The plot of Alien Contamination involves green egg-like pods that explode and cause anyone who is hit with the egg-pod gunk to also explode, usually from the chest area. A ship loaded with these egg sacs pulls into New York City Harbor, and the investigators sent aboard the seemingly-deserted ship find out that all the crew members died from close encounters with their cargo. As the egg sacs are all stored in boxes bearing a Colombian coffee factory logo, the investigators head to Colombia, where they find that the source of the eggs is a creature from Mars.
If you go into Alien Contamination expecting nothing, you’re in for a good time.

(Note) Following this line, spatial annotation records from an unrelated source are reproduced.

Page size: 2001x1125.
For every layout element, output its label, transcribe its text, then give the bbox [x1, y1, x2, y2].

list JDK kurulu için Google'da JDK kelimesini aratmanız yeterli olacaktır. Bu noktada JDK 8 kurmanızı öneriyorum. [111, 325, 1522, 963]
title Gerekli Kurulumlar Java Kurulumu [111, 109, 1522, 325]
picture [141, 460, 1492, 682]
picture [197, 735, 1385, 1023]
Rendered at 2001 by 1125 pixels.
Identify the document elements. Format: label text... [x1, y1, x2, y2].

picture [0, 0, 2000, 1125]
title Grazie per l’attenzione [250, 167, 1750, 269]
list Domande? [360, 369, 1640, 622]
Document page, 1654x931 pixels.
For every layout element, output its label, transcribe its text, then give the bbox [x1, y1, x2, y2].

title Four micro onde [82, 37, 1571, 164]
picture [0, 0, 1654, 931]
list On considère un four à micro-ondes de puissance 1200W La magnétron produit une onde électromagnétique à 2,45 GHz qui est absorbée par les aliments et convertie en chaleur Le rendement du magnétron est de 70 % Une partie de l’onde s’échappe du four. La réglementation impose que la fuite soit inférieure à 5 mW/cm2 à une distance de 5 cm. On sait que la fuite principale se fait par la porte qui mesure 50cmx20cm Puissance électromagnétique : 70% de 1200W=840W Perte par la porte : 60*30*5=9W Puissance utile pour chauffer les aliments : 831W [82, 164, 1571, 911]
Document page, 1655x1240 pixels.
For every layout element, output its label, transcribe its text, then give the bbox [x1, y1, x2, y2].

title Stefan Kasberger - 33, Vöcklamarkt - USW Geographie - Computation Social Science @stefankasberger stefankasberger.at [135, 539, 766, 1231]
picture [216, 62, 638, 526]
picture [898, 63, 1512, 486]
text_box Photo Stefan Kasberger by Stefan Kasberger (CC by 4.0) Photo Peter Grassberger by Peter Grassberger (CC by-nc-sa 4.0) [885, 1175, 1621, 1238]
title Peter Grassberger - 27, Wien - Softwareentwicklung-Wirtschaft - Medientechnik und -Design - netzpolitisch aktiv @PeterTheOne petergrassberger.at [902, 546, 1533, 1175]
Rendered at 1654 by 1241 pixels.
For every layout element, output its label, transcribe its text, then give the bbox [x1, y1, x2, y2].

If you’re expecting something that resembles a movie that actual humans would take time and care to make, then you’re going to be sorely disappointed. When you stop to think about it, the movie makes no sense. But if you can ignore that little fact, you’re bound to have a good time. The movie does start off slow, but it picks up once the location shifts from New York to Colombia. And, for those who love their Italian movies with a dollop of music from Goblin, Alien Contamination boasts one of the group’s better scores.
There are two editions of this film floating around. Although either is fine, the preferred version is the widescreen DVD from Blue Underground that runs about ten minutes longer than the pan-and-scan version that’s from East-West and other legally-questionable labels, which means that you get ten more minutes of gloriously stupid dialogue and a few more badly-executed chest explosions. You should probably put it in your Netflix queue. Now.